### Selected extract ###
Warren Toomey
wkt@cs.adfa.edu.au
Supercomputers are those types of computers whose hardware is designed to solve certain classes of computation problems. Historically, these were the most expensive machines available; the CPUs were massively superscalar and had the best floating-point performance at any point in time, the I/O bandwidth was enormous, and peripherals were over-engineered to use the I/O bandwidth. Due to their cost, not many of any supercomputer model were produced, but companies such as Cray Research, Convex and Fujitsu were able to carve out a business in this niche market.
These machines were not general-purpose computers. In most supercomputers, both the hardware and software were tailored to best solve the desired problem set. A good example is the provision of vector processing. Here, the machine provides a set of basic operations that work on vectors: arrays of integer or floating-point numbers. An example of a vector operation might be to add two 64-element vectors (arrays) to produce a new 64-element vector. In a traditional computer, this could only be achieved with a 64-iteration loop. In a supercomputer, this is done in a single instruction.
Supercomputer and vector processing can only achieve high speeds when the problem set can make use of the specialised functions in hardware and software []. If the solution to a problem cannot be written in a vectorised fashion, then a vectorised supercomputer will not be of any use. Fortunately, most large scientific and engineering problems have solutions which can make use of supercomputers' special features.
### Dataset extract ###
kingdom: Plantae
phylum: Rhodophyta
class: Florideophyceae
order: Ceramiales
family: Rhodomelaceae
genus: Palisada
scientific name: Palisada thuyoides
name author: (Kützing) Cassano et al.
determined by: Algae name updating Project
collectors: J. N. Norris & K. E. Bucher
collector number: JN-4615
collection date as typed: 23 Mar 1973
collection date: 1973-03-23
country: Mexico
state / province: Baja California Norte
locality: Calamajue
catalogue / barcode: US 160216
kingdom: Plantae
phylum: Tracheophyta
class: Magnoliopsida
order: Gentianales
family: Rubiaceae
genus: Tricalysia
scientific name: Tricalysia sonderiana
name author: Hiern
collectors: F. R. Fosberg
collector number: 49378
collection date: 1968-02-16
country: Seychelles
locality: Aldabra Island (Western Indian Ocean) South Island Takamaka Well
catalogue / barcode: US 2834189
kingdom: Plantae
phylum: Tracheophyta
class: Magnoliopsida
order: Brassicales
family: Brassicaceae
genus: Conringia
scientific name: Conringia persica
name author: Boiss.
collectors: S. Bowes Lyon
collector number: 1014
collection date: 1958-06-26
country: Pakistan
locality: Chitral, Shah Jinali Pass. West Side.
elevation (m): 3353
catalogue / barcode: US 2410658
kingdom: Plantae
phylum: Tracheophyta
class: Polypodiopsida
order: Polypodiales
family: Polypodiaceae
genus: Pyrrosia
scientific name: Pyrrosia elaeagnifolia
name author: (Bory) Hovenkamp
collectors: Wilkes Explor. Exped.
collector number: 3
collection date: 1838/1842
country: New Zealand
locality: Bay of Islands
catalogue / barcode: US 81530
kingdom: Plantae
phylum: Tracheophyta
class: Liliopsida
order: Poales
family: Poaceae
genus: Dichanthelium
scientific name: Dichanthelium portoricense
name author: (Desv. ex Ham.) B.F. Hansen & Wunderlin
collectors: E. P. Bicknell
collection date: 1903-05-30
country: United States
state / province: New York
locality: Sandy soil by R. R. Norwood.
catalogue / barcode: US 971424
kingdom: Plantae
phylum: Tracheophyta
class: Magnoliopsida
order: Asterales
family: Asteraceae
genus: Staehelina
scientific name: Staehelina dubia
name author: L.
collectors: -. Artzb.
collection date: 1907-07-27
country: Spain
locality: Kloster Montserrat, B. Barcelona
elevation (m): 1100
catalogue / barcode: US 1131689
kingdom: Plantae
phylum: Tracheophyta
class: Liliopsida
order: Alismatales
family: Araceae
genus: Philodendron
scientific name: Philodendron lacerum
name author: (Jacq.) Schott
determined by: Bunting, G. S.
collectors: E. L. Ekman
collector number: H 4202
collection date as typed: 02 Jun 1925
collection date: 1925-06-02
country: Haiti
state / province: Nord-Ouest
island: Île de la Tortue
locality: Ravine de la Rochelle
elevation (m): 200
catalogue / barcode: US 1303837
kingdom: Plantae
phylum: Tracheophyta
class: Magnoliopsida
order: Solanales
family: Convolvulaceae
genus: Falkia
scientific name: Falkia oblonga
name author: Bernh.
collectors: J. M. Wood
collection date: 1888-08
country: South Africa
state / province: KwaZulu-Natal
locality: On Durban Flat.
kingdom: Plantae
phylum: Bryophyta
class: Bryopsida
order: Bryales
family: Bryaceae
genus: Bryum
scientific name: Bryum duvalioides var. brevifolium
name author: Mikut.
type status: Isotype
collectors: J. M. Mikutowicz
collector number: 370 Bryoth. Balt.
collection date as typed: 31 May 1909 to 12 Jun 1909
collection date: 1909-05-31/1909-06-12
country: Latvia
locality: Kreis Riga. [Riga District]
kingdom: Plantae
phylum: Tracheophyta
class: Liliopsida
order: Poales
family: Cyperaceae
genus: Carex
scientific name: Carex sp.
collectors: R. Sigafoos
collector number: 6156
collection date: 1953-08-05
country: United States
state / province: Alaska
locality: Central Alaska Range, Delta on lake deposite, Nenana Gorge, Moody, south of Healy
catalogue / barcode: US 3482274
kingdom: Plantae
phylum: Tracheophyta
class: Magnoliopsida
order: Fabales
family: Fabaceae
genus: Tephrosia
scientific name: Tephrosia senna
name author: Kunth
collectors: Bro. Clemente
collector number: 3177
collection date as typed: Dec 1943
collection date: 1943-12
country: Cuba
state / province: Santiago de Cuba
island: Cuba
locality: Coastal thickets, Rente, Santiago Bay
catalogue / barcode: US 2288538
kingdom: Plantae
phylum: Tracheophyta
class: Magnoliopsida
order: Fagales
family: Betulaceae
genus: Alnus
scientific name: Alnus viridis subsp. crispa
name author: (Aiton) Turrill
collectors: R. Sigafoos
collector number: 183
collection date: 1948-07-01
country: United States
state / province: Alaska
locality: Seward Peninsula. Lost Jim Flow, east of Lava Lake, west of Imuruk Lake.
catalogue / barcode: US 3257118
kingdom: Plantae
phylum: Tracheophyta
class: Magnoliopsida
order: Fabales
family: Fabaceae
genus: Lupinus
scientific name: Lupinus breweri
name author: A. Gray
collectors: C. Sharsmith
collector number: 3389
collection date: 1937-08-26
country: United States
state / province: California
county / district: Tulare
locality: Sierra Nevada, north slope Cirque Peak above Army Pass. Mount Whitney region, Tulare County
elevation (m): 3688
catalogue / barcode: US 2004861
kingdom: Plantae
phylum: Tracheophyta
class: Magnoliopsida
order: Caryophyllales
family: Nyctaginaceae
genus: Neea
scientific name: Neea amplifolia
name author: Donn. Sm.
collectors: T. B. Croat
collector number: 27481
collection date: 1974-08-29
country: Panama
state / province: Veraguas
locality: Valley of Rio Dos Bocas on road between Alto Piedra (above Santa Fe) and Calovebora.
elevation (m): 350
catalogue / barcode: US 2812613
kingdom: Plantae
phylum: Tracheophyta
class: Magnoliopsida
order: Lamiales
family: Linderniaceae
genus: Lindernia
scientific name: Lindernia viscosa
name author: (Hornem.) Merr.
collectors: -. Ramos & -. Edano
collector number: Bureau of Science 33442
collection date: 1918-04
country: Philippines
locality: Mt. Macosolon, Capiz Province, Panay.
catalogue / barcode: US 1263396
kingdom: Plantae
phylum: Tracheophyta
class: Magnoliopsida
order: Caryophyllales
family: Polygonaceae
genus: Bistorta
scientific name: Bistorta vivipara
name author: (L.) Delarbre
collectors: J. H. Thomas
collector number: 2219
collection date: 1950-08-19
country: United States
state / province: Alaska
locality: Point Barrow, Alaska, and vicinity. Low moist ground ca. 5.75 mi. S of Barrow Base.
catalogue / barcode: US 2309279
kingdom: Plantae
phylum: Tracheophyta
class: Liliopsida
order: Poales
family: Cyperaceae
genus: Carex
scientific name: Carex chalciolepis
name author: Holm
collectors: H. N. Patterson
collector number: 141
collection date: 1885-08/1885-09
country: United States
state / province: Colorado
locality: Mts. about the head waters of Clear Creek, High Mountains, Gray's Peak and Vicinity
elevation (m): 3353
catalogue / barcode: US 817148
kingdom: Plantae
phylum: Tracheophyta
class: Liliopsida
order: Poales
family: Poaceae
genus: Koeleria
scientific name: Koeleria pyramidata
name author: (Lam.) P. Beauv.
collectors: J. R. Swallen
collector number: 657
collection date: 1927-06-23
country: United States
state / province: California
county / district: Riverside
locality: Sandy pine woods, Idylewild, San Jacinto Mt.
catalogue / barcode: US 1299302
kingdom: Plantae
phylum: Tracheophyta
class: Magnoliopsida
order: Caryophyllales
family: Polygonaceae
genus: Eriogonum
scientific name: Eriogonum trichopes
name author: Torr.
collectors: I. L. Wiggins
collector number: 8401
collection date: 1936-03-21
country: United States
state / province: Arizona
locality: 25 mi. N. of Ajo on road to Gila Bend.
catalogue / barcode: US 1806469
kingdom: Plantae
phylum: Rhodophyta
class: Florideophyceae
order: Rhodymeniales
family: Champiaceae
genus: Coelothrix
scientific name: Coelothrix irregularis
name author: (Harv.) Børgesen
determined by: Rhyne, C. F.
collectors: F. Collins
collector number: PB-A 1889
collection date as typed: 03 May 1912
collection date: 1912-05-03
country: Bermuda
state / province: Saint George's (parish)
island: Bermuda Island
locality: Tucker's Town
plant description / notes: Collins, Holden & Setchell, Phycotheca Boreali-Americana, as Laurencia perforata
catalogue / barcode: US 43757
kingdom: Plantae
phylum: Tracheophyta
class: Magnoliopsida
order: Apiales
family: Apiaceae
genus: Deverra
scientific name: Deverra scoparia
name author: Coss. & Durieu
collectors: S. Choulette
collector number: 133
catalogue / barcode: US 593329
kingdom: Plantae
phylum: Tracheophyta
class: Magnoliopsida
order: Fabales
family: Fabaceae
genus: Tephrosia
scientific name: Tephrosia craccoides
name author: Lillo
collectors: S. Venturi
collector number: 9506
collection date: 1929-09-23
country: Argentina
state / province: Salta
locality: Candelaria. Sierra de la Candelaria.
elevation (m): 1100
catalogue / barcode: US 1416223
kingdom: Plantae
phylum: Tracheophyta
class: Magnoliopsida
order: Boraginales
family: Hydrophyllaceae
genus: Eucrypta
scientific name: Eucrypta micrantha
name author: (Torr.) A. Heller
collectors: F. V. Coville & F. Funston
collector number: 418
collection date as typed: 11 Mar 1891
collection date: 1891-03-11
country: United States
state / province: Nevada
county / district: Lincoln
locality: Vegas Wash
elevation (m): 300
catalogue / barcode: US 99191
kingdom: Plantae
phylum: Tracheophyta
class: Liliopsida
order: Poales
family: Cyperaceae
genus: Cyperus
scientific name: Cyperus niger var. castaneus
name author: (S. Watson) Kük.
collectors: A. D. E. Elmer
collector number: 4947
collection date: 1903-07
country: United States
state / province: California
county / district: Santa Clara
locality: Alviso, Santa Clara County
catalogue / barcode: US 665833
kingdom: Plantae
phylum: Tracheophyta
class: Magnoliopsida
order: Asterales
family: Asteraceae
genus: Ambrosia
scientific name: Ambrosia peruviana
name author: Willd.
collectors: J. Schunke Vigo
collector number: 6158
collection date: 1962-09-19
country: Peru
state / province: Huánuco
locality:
###
## Prompt A:
From the text on supercomputers, quote everything from "Warren Toomey" down to "this niche market.".
## Prompt B:
According to the text on supercomputers, which companies carved out a business in the supercomputer niche market?
## Prompt C:
Why, according to the text on supercomputers, is a vectorised supercomputer of no use when a problem's solution cannot be written in a vectorised fashion?

## Exercise output A:
Warren Toomey
wkt@cs.adfa.edu.au
Supercomputers are those types of computers whose hardware is designed to solve certain classes of computation problems. Historically, these were the most expensive machines available; the CPUs were massively superscalar and had the best floating-point performance at any point in time, the I/O bandwidth was enormous, and peripherals were over-engineered to use the I/O bandwidth. Due to their cost, not many of any supercomputer model were produced, but companies such as Cray Research, Convex and Fujitsu were able to carve out a business in this niche market.

## Exercise output B:
Cray Research, Convex and Fujitsu.

## Exercise output C:
Supercomputers and vector processing reach high speeds only when the problem set can make use of the specialised functions in their hardware and software. A solution that cannot be vectorised cannot use those functions.